Please restate word for word the lines from the top of the entries through the line that contains "left eye: (979, 336)", and do not include any pictures.
[RECORDED INFORMATION Boundary: Start]
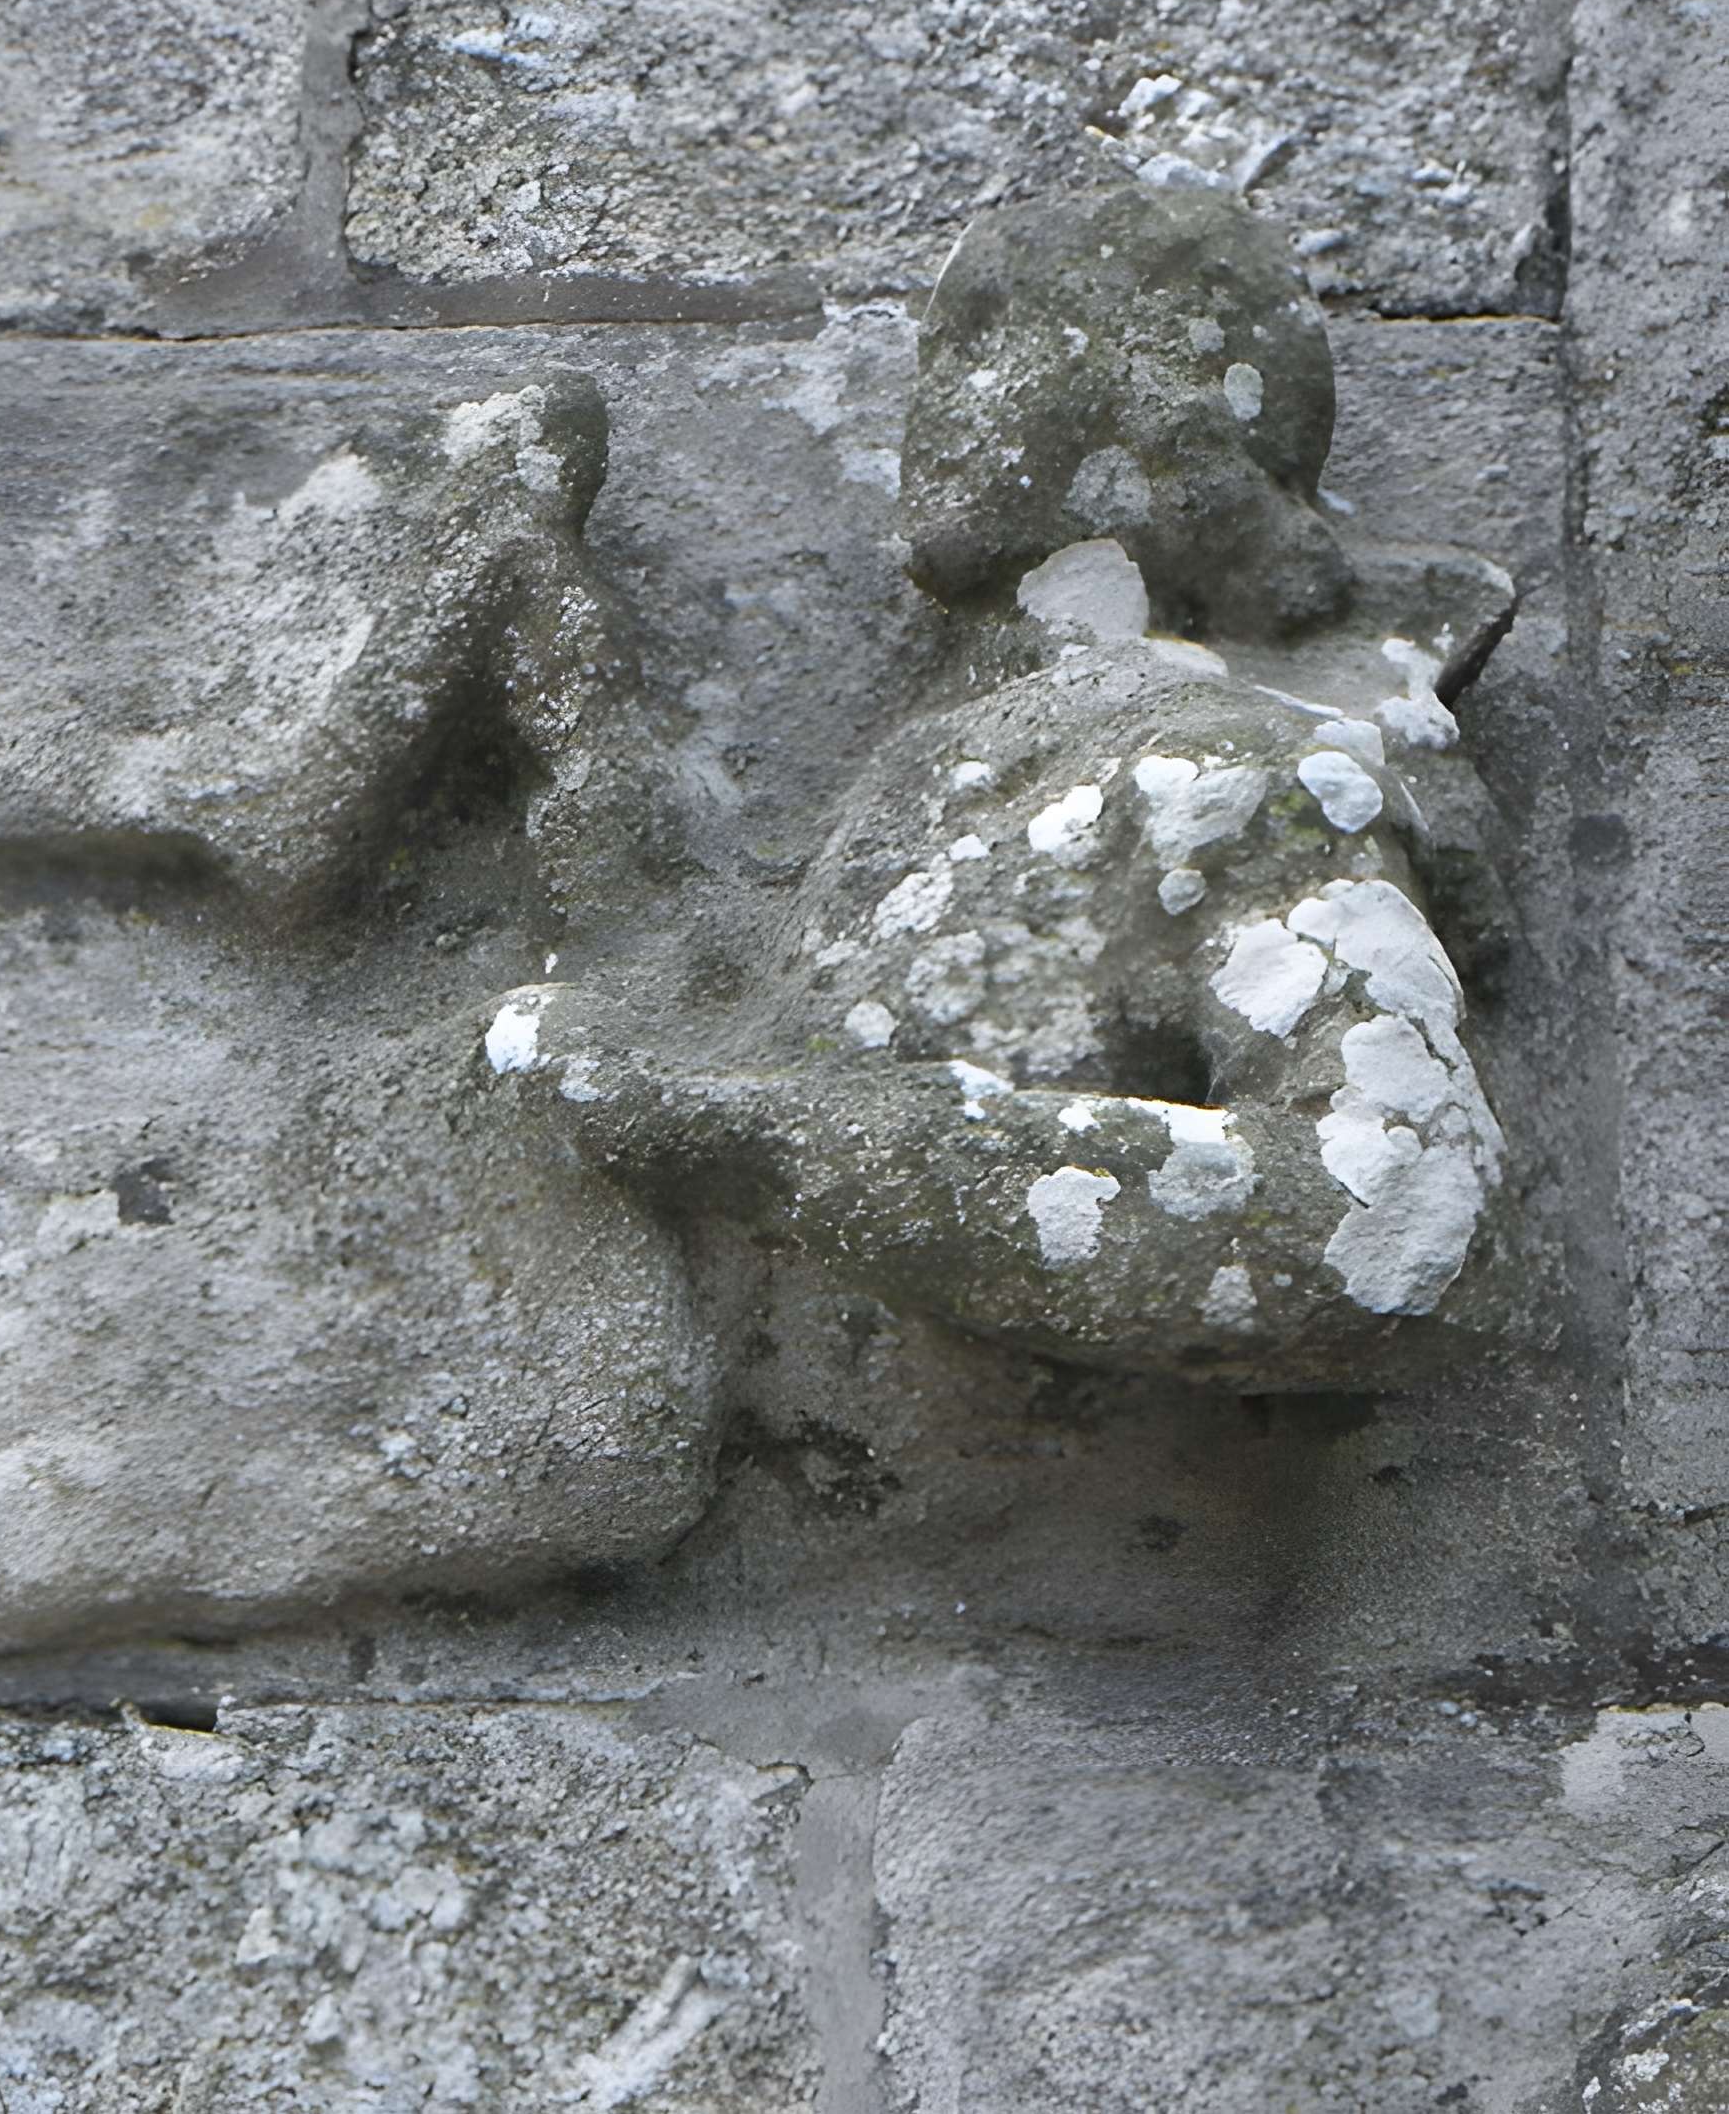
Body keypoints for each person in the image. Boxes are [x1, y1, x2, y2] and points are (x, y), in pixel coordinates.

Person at [482, 185, 1520, 1387]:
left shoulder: (1235, 772)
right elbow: (748, 1011)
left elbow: (1384, 1202)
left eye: (979, 336)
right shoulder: (931, 778)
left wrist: (772, 1139)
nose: (932, 401)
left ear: (1156, 406)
[RECORDED INFORMATION Boundary: End]
▶ [OUTPUT]:
Body keypoints for each person in the image. Boxes are [x1, y1, x2, y2] and points are (x, y), in pixel coordinates.

Person at [482, 185, 1520, 1387]:
left shoulder: (1235, 772)
right elbow: (748, 1011)
left elbow: (1384, 1202)
left eye: (979, 336)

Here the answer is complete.